According to PD 178/2002 on transfer of undertakings, representatives of workers means those provided for in Arts. 1 and 2 of Law 1767/88 on Works Councils, as applicable at any given time. Therefore representative of workers means the works council. Where there is no works council, the workers are represented by a three-member committee elected by them.

According to PD 40/1997 on European Works Councils (EWCs), representatives of workers means the workers’ representatives provided for in national legislation. This means that the works council exercises the right first of all, and in the absence of a union.

C) As regards the meaning of information and consultation:

PD 240/2006: see Directive 2002/14/EC, Arts. 4 and 5.

Law 1387/1983: According to Art. 3 para. 1: Before proceeding to make collective dismissals, the employer must enter into consultation with the representatives of the workers for the purpose of investigating the possibility of avoiding or reducing the number of dismissals and their adverse consequences. According to Art. 3 para. 2: see Art. 2 para. 3 of Directive 98/59/EC

PD 178/2002: see Art. 7 of Directive 2001/23/EC.
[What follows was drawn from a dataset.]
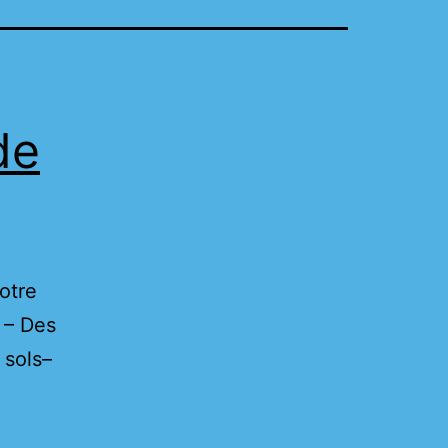
de
otre
 – Des
 sols–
PD 40/1997: see Directive 94/45/EC

D) As regards the issue of which rule has precedence, the more specialised statute has precedence over the more general statute.
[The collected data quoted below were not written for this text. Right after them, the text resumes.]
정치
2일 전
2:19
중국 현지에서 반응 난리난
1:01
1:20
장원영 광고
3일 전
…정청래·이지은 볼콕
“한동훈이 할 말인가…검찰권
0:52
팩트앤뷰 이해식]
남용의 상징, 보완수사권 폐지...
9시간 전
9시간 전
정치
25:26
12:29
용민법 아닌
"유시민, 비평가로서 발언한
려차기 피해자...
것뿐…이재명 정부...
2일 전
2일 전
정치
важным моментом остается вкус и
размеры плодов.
Ε) PD 240/2006: Article 2 para. 2 of PD 240/2006 stipulates that failure to comply with the obligations emanating from that PD will incur, by reasoned act of the Labour Inspector: a) a fine for each violation of between EUR1,000 and EUR30,000, b) temporary interruption of the operation of parts or the whole undertaking of up to three days, and by decision of the Minister of Labour and Social Security a temporary interruption for a period of more than three days or a permanent termination of the operation of parts or the whole undertaking may be imposed.

Law 1387/1983: Collective dismissals made without following the procedure are invalid.
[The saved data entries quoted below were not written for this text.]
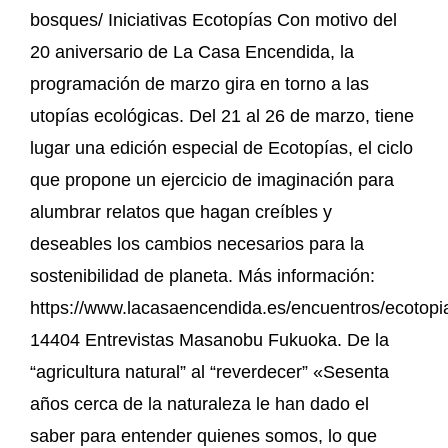
bosques/ Iniciativas Ecotopías Con motivo del
20 aniversario de La Casa Encendida, la
programación de marzo gira en torno a las
utopías ecológicas. Del 21 al 26 de marzo, tiene
lugar una edición especial de Ecotopías, el ciclo
que propone un ejercicio de imaginación para
alumbrar relatos que hagan creíbles y
deseables los cambios necesarios para la
sostenibilidad de planeta. Más información:
https://www.lacasaencendida.es/encuentros/ecotopi
14404 Entrevistas Masanobu Fukuoka. De la
“agricultura natural” al “reverdecer” «Sesenta
años cerca de la naturaleza le han dado el
saber para entender quienes somos, lo que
PD 178/2002: Failure to comply with the provisions of the PD may entail administrative sanctions (a fine of EUR1000-3000 for each violation).

Commentary

Most European countries have long experience in the area of participatory processes within enterprises, the main features of whcih are the variety of regulations and mechanisms provided for. In Greece this practice appears to be in need of support. Let us take as an example the unions’ experience to date on the question of company restructuring: The restructuring that has taken place in Greece up to now has not been the subject of collective bargaining. Although there is a statutory framework for the involvement of workers’ representatives (unions, works councils) in matters regarding economic restructuring, to date all the procedures have remained at the level of consultation and have not been the subject of collective bargaining or of collective labour agreements. Further, works councils must also be strengthened. According to the current legislative framework, works council may be set up in an enterprise employing at least 50 employees, or at least 20 employees when there is no enterprise-level union. However, only 3% of Greek enterprises employ over 20 employees, and the rest are small and medium-sized enterprises. Further, in addition to reinforcing the statutory framework, a change in mentality and cooperation is required from the social partners. Enterprises must realise that labour is a driving force of economic and social development and must be truly willing to cooperate. Workers must continue to claim that role and try to reinforce public social dialogue in every aspect of labour relations.